The Tax Court started, as courts always should, with the plain language of Section 1(h)(11).  Because neither the statute nor the legislative history provided a special definition of the term “dividend” or addressed whether inclusions under Subpart F are treated as dividends, the court turned to the general definition of “dividend” contained in Section 316(a).  Applying that definition, the court noted that a dividend requires a “distribution” by the corporation out of earnings and profits.  Under Supreme Court precedent, a “distribution” entails a change in form of ownership of corporate property, separating what a shareholders owns qua shareholder from what is owned as an individual. Because a Section 951 inclusion does not involve a change in ownership of property, there was no “distribution” of property and therefore no “dividend” for purposes of Section 316(a).  Without a “dividend,” the taxpayers were outside the ambit of Section 1(h)(11).  For a more detailed analysis of the Tax Court’s opinion, click here.

The Fifth Circuit Affirms

The taxpayers appealed to the Fifth Circuit, primarily arguing that the Tax Court ignored Congress’s intent when it enacted the Subpart F regime in 1962.  The taxpayers pursued a substance-over-form argument, contending that the mechanics of a Section 951 inclusion are almost identical to the mechanics of a Section 316 dividend and therefore in substance should be treated as a dividend for purposes of Section 1(h)(11).  The government defended the Tax Court’s rationale, and countered the taxpayers’ substance-over-form argument by arguing that the relevant statutes specifically required a distribution of corporate property out of earnings and profits.  The government also invoked the National Alfalfa principle that taxpayers are free to choose the form of their transaction but, once having chosen such a form, may not disavow it in favor of another form that would provide different tax treatment.
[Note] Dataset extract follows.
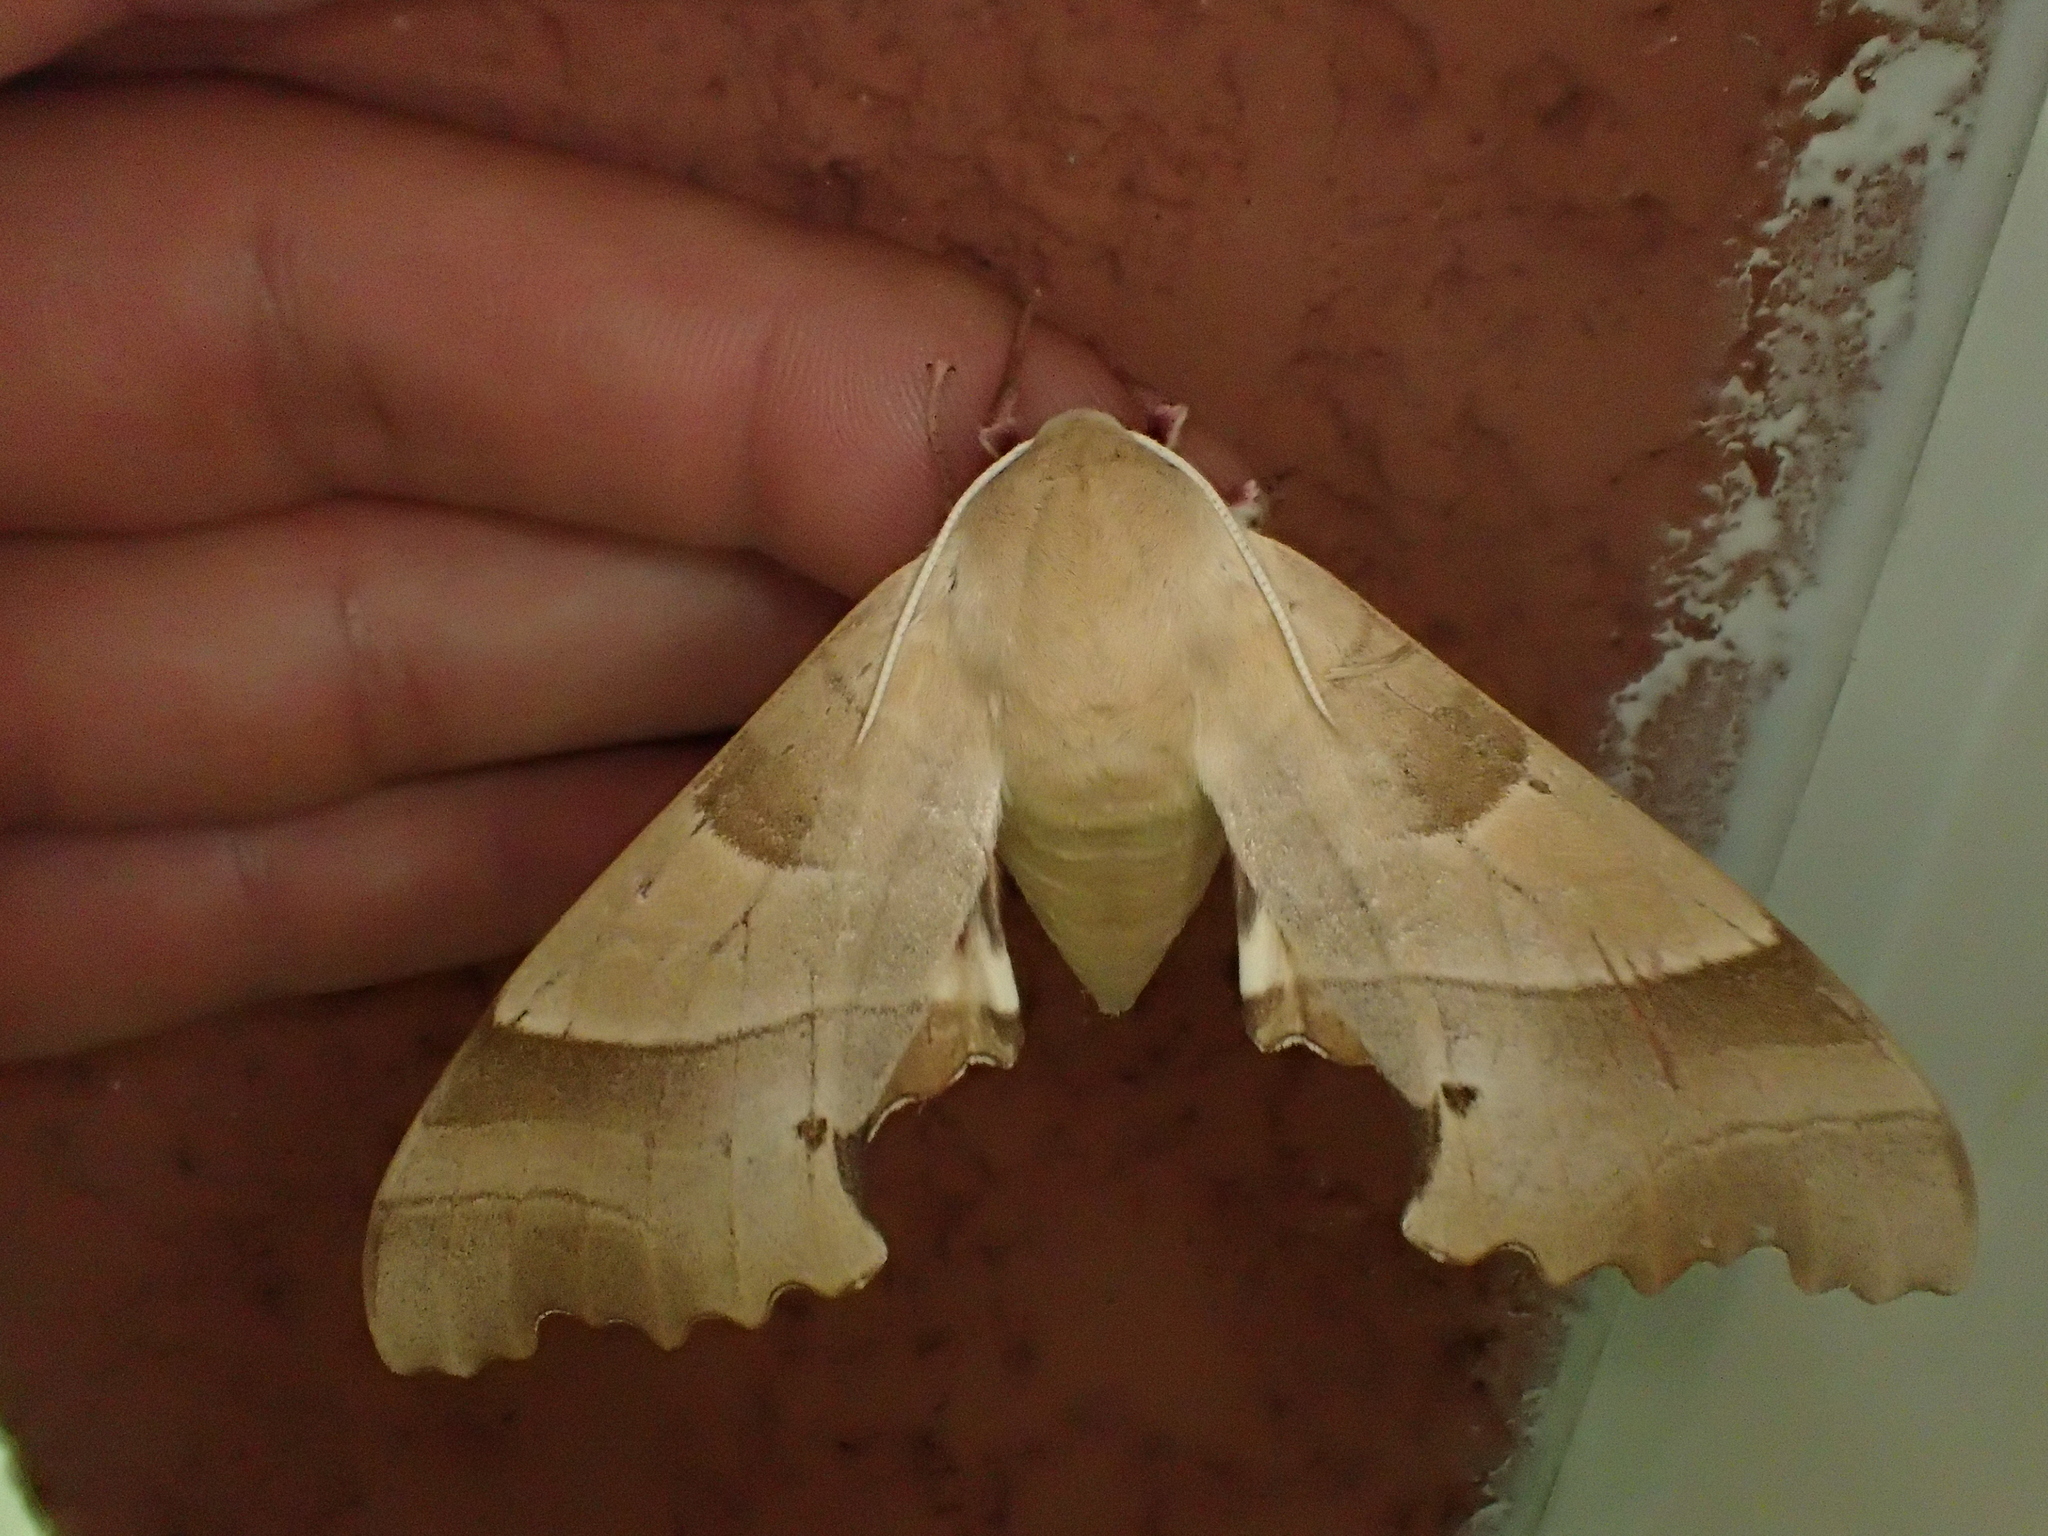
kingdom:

At oral argument, the Fifth Circuit challenged each party extensively.  On the taxpayers’ side, the panel focused on the lack of a specific statutory provision treating a Section 951 inclusion as a dividend.  On the government’s side, the panel focused on whether the result reached by the Tax Court was fair in light of prior pronouncements by the executive and legislative branches supporting the view that Section 951 inclusions should be treated as dividends.

The Fifth Circuit affirmed the Tax Court, essentially adopting its analysis.  It noted that the taxpayers could have structured their affairs to produce an actual dividend under the Code and achieve the preferential tax rate, but did not do so.  With respect to the taxpayers’ argument that Section 951 inclusions are deemed dividends, the court stated that the “argument is unpersuasive, however, because, when Congress decides to treat certain inclusions as dividends, it explicitly states as much, and Congress has not so designated the inclusions at issue here.”

The Fifth Circuit’s approach of interpreting Subpart F narrowly and according to its plain language, not the legislative history, is consistent with prior judicial precedent in the area and should be a welcome development for practitioners involved in international tax planning.  Given the specific statutory rules in Subpart F, the Fifth Circuit’s opinion can be read as supporting the position that it is up to Congress to amend the Subpart F rules if a different result is desired, and that courts should be wary of relying heavily on legislative history or tax policy concerns in this area.